Goal of the exercise
Your answer should be the lines of the material that include the word "lane".

Exercise data
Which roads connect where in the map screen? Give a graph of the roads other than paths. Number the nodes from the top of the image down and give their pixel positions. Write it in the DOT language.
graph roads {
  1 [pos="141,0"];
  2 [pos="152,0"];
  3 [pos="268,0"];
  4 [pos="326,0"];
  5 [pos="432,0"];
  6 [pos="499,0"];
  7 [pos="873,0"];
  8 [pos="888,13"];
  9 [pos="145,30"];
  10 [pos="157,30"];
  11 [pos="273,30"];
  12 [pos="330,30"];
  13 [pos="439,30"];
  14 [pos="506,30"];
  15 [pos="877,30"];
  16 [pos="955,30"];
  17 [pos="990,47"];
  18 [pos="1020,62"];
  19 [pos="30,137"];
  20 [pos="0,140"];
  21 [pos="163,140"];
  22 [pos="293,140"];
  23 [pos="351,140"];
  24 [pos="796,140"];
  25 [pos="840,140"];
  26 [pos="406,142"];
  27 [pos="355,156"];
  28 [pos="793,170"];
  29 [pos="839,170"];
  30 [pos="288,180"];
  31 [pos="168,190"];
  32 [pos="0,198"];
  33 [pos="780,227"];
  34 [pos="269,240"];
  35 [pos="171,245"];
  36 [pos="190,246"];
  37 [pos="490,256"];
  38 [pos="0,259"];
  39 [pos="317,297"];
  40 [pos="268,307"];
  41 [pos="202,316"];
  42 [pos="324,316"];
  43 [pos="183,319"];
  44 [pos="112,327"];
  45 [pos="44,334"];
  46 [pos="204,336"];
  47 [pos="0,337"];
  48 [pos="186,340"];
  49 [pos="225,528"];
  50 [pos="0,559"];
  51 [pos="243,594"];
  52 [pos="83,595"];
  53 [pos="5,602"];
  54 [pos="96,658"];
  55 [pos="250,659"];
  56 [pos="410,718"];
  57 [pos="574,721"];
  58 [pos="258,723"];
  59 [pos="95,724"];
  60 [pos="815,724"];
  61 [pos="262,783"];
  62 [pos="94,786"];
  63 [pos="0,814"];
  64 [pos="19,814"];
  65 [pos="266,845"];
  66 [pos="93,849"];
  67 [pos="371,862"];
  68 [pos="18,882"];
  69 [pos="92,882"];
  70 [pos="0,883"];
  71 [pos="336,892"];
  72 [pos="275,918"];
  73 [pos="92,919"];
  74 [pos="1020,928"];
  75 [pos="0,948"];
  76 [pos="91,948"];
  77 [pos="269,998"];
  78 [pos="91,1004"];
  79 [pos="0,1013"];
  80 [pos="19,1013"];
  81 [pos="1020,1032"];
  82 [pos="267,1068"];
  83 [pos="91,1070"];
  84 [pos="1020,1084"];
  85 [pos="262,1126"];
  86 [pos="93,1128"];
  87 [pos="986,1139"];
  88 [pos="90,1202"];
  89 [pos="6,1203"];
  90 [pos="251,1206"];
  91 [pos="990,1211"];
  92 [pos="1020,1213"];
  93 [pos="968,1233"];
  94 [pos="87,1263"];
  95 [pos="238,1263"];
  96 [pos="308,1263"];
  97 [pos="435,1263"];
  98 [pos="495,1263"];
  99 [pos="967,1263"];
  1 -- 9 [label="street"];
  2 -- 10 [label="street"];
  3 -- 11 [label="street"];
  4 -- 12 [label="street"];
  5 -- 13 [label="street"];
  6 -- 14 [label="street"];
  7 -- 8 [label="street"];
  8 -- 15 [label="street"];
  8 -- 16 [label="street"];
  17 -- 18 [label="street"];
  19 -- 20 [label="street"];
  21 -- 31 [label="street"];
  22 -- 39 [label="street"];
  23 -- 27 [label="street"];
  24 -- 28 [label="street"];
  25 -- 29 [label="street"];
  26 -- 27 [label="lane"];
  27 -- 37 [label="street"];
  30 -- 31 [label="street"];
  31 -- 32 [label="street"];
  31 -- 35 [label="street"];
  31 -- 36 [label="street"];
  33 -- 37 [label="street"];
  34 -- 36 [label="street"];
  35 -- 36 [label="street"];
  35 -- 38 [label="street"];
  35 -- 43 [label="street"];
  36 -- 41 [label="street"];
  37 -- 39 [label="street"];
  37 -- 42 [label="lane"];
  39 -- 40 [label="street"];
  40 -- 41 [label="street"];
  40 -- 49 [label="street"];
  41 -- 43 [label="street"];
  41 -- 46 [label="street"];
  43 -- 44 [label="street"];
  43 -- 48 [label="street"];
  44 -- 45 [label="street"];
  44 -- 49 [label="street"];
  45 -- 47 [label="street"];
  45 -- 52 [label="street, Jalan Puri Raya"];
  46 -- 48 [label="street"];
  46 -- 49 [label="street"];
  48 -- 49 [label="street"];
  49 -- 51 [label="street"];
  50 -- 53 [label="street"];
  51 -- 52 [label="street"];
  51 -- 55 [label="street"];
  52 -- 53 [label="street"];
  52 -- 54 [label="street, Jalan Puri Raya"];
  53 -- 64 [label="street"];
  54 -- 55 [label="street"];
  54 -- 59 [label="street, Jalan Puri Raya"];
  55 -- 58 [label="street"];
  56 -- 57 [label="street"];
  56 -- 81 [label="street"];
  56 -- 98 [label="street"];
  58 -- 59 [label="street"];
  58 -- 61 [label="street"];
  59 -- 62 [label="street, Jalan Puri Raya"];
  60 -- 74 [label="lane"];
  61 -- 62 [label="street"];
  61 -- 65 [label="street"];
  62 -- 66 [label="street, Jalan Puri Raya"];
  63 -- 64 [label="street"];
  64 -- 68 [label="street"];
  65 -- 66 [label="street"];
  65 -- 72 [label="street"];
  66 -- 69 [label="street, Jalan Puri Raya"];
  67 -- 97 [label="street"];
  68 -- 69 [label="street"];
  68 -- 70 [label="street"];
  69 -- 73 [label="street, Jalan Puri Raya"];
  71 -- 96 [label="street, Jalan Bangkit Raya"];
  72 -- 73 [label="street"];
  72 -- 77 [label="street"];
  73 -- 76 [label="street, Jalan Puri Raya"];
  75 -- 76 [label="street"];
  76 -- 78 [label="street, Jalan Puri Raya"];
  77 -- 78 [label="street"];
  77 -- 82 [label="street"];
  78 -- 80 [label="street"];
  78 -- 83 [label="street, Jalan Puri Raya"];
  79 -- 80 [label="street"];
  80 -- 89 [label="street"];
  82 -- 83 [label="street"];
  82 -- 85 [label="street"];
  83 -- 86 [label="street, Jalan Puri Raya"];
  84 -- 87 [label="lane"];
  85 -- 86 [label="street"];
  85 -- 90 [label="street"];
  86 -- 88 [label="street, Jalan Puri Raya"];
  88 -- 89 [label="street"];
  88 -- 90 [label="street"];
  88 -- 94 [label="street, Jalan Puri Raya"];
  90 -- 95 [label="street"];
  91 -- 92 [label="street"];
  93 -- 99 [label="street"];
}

Exercise answer
  26 -- 27 [label="lane"];
  37 -- 42 [label="lane"];
  60 -- 74 [label="lane"];
  84 -- 87 [label="lane"];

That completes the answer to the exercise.